_Request_
Format the data below as a numbered list, starting at the beginning and ending with the line containing "Be[Bb]hold throughout the", and leave out blank lines.

_Extracted data_
==*==

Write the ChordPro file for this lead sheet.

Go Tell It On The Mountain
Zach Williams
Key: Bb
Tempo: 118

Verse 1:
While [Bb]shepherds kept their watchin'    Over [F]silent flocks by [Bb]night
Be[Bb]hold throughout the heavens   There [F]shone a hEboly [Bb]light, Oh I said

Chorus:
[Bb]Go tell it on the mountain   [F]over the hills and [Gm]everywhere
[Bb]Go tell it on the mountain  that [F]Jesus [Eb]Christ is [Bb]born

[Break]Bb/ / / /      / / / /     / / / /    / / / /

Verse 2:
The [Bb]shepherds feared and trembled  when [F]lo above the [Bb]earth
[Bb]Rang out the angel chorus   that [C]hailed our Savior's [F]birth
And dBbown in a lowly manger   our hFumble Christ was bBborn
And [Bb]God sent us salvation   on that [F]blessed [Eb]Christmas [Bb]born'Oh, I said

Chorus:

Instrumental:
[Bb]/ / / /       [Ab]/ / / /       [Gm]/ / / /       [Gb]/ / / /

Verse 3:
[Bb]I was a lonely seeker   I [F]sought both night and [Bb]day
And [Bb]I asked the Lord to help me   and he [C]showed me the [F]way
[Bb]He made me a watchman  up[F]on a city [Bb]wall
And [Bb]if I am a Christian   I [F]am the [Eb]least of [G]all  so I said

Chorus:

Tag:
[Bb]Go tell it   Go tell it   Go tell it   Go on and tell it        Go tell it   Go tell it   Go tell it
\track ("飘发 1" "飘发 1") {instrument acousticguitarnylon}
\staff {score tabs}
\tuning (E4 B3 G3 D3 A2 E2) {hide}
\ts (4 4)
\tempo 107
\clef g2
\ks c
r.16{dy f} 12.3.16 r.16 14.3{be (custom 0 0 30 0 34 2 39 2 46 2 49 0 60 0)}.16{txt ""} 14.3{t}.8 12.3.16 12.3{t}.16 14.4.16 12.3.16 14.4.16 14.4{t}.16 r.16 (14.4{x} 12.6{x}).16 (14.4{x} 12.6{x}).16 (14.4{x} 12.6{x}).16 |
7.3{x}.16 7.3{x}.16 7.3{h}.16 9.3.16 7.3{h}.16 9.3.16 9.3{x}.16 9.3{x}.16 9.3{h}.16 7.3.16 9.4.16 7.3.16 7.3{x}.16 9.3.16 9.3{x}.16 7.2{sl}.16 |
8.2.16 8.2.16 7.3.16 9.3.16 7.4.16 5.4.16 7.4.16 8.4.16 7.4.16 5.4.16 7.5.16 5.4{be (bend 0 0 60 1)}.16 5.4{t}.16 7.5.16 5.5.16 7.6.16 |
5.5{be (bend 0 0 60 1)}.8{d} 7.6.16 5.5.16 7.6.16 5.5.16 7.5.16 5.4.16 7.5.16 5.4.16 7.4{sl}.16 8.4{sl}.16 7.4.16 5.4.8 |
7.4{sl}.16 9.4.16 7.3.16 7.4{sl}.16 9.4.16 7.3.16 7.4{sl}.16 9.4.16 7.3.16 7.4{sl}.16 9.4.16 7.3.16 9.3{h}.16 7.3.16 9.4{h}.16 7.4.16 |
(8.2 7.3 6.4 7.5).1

==*==

_Response to the exercise_
1. Write the ChordPro file for this lead sheet.
2. Go Tell It On The Mountain
3. Zach Williams
4. Key: Bb
5. Tempo: 118
6. Verse 1:
7. While [Bb]shepherds kept their watchin'    Over [F]silent flocks by [Bb]night
8. Be[Bb]hold throughout the heavens   There [F]shone a hEboly [Bb]light, Oh I said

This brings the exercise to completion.